(Records for the task)

== Segment start ==

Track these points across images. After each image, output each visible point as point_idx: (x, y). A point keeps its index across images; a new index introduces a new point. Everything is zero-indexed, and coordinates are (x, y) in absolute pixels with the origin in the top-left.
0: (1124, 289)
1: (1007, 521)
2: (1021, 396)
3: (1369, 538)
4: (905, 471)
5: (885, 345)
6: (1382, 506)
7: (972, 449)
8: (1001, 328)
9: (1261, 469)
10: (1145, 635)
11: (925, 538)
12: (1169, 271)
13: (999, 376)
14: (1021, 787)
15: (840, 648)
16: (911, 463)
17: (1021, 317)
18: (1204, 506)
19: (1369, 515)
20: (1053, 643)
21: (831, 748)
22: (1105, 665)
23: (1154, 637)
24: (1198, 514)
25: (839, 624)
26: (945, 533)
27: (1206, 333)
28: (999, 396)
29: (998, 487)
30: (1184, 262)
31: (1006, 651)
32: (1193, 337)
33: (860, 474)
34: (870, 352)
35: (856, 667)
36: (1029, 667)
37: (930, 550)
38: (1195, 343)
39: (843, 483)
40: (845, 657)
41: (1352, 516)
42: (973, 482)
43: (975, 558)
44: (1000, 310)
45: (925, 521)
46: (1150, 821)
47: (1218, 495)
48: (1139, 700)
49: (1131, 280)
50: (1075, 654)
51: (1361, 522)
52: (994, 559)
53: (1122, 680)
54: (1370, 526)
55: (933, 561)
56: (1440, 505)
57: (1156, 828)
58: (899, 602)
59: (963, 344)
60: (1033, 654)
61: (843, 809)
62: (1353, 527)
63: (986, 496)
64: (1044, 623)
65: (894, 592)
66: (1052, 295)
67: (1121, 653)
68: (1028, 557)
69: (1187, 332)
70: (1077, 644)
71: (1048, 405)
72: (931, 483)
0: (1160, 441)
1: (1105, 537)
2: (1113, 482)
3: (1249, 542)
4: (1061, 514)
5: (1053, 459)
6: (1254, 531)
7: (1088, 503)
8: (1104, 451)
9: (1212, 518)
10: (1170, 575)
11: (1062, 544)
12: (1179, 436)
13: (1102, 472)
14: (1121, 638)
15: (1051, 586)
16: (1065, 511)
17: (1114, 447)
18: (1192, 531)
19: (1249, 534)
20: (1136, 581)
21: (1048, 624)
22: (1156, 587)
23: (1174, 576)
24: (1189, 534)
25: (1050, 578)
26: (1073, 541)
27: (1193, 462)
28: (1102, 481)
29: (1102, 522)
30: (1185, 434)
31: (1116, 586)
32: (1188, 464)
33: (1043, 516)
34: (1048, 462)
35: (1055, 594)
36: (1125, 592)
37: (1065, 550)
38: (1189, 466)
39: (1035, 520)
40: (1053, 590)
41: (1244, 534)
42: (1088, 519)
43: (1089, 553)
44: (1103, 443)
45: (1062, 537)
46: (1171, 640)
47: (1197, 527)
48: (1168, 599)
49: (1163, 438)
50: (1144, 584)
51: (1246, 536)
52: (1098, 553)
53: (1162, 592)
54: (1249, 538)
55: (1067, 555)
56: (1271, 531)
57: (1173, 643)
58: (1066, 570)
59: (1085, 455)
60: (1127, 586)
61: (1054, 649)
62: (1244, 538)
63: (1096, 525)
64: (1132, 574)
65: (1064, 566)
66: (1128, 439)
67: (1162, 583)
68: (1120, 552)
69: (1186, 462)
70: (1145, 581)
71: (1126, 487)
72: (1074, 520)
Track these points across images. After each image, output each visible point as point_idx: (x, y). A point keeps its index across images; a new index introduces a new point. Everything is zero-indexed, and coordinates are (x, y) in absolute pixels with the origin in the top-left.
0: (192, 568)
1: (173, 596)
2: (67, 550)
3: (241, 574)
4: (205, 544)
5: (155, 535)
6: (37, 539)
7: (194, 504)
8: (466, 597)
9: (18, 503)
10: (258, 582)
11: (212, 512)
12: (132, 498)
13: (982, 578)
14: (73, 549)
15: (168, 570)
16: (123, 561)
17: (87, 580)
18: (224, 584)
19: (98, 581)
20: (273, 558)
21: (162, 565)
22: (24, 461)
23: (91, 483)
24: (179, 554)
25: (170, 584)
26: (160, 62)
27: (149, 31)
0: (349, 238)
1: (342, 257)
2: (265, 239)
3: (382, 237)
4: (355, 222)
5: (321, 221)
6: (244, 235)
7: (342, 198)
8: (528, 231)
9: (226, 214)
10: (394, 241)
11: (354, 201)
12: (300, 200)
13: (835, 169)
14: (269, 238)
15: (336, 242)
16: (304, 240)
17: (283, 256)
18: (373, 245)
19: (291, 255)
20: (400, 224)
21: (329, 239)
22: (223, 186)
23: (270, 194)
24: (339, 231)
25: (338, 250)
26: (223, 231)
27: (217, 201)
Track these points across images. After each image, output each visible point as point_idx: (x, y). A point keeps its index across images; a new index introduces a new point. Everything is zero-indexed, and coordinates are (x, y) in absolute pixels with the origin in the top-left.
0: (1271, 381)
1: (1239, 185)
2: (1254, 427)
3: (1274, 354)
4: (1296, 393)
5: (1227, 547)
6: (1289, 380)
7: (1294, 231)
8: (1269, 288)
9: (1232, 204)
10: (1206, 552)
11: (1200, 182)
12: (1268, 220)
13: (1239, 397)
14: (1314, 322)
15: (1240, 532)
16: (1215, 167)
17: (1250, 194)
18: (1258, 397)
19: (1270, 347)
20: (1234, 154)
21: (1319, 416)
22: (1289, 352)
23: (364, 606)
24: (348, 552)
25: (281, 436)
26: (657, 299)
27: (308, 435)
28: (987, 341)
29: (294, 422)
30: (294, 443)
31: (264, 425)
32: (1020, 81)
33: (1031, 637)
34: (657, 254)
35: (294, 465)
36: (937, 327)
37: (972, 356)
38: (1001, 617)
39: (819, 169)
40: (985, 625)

== Segment end ==

(What you are asked to do)
Restate each record exactly as written.

(Answer to this problem)
Track these points across images. After each image, output each visible point as point_idx: (x, y). A point keeps its index across images; a new index introduces a new point. Everything is zero-indexed, and coordinates are (x, y) in absolute pixels with the origin in the top-left.
0: (1124, 289)
1: (1007, 521)
2: (1021, 396)
3: (1369, 538)
4: (905, 471)
5: (885, 345)
6: (1382, 506)
7: (972, 449)
8: (1001, 328)
9: (1261, 469)
10: (1145, 635)
11: (925, 538)
12: (1169, 271)
13: (999, 376)
14: (1021, 787)
15: (840, 648)
16: (911, 463)
17: (1021, 317)
18: (1204, 506)
19: (1369, 515)
20: (1053, 643)
21: (831, 748)
22: (1105, 665)
23: (1154, 637)
24: (1198, 514)
25: (839, 624)
26: (945, 533)
27: (1206, 333)
28: (999, 396)
29: (998, 487)
30: (1184, 262)
31: (1006, 651)
32: (1193, 337)
33: (860, 474)
34: (870, 352)
35: (856, 667)
36: (1029, 667)
37: (930, 550)
38: (1195, 343)
39: (843, 483)
40: (845, 657)
41: (1352, 516)
42: (973, 482)
43: (975, 558)
44: (1000, 310)
45: (925, 521)
46: (1150, 821)
47: (1218, 495)
48: (1139, 700)
49: (1131, 280)
50: (1075, 654)
51: (1361, 522)
52: (994, 559)
53: (1122, 680)
54: (1370, 526)
55: (933, 561)
56: (1440, 505)
57: (1156, 828)
58: (899, 602)
59: (963, 344)
60: (1033, 654)
61: (843, 809)
62: (1353, 527)
63: (986, 496)
64: (1044, 623)
65: (894, 592)
66: (1052, 295)
67: (1121, 653)
68: (1028, 557)
69: (1187, 332)
70: (1077, 644)
71: (1048, 405)
72: (931, 483)
0: (1160, 441)
1: (1105, 537)
2: (1113, 482)
3: (1249, 542)
4: (1061, 514)
5: (1053, 459)
6: (1254, 531)
7: (1088, 503)
8: (1104, 451)
9: (1212, 518)
10: (1170, 575)
11: (1062, 544)
12: (1179, 436)
13: (1102, 472)
14: (1121, 638)
15: (1051, 586)
16: (1065, 511)
17: (1114, 447)
18: (1192, 531)
19: (1249, 534)
20: (1136, 581)
21: (1048, 624)
22: (1156, 587)
23: (1174, 576)
24: (1189, 534)
25: (1050, 578)
26: (1073, 541)
27: (1193, 462)
28: (1102, 481)
29: (1102, 522)
30: (1185, 434)
31: (1116, 586)
32: (1188, 464)
33: (1043, 516)
34: (1048, 462)
35: (1055, 594)
36: (1125, 592)
37: (1065, 550)
38: (1189, 466)
39: (1035, 520)
40: (1053, 590)
41: (1244, 534)
42: (1088, 519)
43: (1089, 553)
44: (1103, 443)
45: (1062, 537)
46: (1171, 640)
47: (1197, 527)
48: (1168, 599)
49: (1163, 438)
50: (1144, 584)
51: (1246, 536)
52: (1098, 553)
53: (1162, 592)
54: (1249, 538)
55: (1067, 555)
56: (1271, 531)
57: (1173, 643)
58: (1066, 570)
59: (1085, 455)
60: (1127, 586)
61: (1054, 649)
62: (1244, 538)
63: (1096, 525)
64: (1132, 574)
65: (1064, 566)
66: (1128, 439)
67: (1162, 583)
68: (1120, 552)
69: (1186, 462)
70: (1145, 581)
71: (1126, 487)
72: (1074, 520)
Track these points across images. After each image, output each visible point as point_idx: (x, y). A point keeps its index across images; a new index introduces a new point. Everything is zero-indexed, and coordinates are (x, y) in absolute pixels with the origin in the top-left.
0: (192, 568)
1: (173, 596)
2: (67, 550)
3: (241, 574)
4: (205, 544)
5: (155, 535)
6: (37, 539)
7: (194, 504)
8: (466, 597)
9: (18, 503)
10: (258, 582)
11: (212, 512)
12: (132, 498)
13: (982, 578)
14: (73, 549)
15: (168, 570)
16: (123, 561)
17: (87, 580)
18: (224, 584)
19: (98, 581)
20: (273, 558)
21: (162, 565)
22: (24, 461)
23: (91, 483)
24: (179, 554)
25: (170, 584)
26: (160, 62)
27: (149, 31)
0: (349, 238)
1: (342, 257)
2: (265, 239)
3: (382, 237)
4: (355, 222)
5: (321, 221)
6: (244, 235)
7: (342, 198)
8: (528, 231)
9: (226, 214)
10: (394, 241)
11: (354, 201)
12: (300, 200)
13: (835, 169)
14: (269, 238)
15: (336, 242)
16: (304, 240)
17: (283, 256)
18: (373, 245)
19: (291, 255)
20: (400, 224)
21: (329, 239)
22: (223, 186)
23: (270, 194)
24: (339, 231)
25: (338, 250)
26: (223, 231)
27: (217, 201)
Track these points across images. After each image, output each visible point as point_idx: (x, y). A point keeps its index across images; a new index introduces a new point. Everything is zero-indexed, and coordinates are (x, y) in absolute pixels with the origin in the top-left.
0: (1271, 381)
1: (1239, 185)
2: (1254, 427)
3: (1274, 354)
4: (1296, 393)
5: (1227, 547)
6: (1289, 380)
7: (1294, 231)
8: (1269, 288)
9: (1232, 204)
10: (1206, 552)
11: (1200, 182)
12: (1268, 220)
13: (1239, 397)
14: (1314, 322)
15: (1240, 532)
16: (1215, 167)
17: (1250, 194)
18: (1258, 397)
19: (1270, 347)
20: (1234, 154)
21: (1319, 416)
22: (1289, 352)
23: (364, 606)
24: (348, 552)
25: (281, 436)
26: (657, 299)
27: (308, 435)
28: (987, 341)
29: (294, 422)
30: (294, 443)
31: (264, 425)
32: (1020, 81)
33: (1031, 637)
34: (657, 254)
35: (294, 465)
36: (937, 327)
37: (972, 356)
38: (1001, 617)
39: (819, 169)
40: (985, 625)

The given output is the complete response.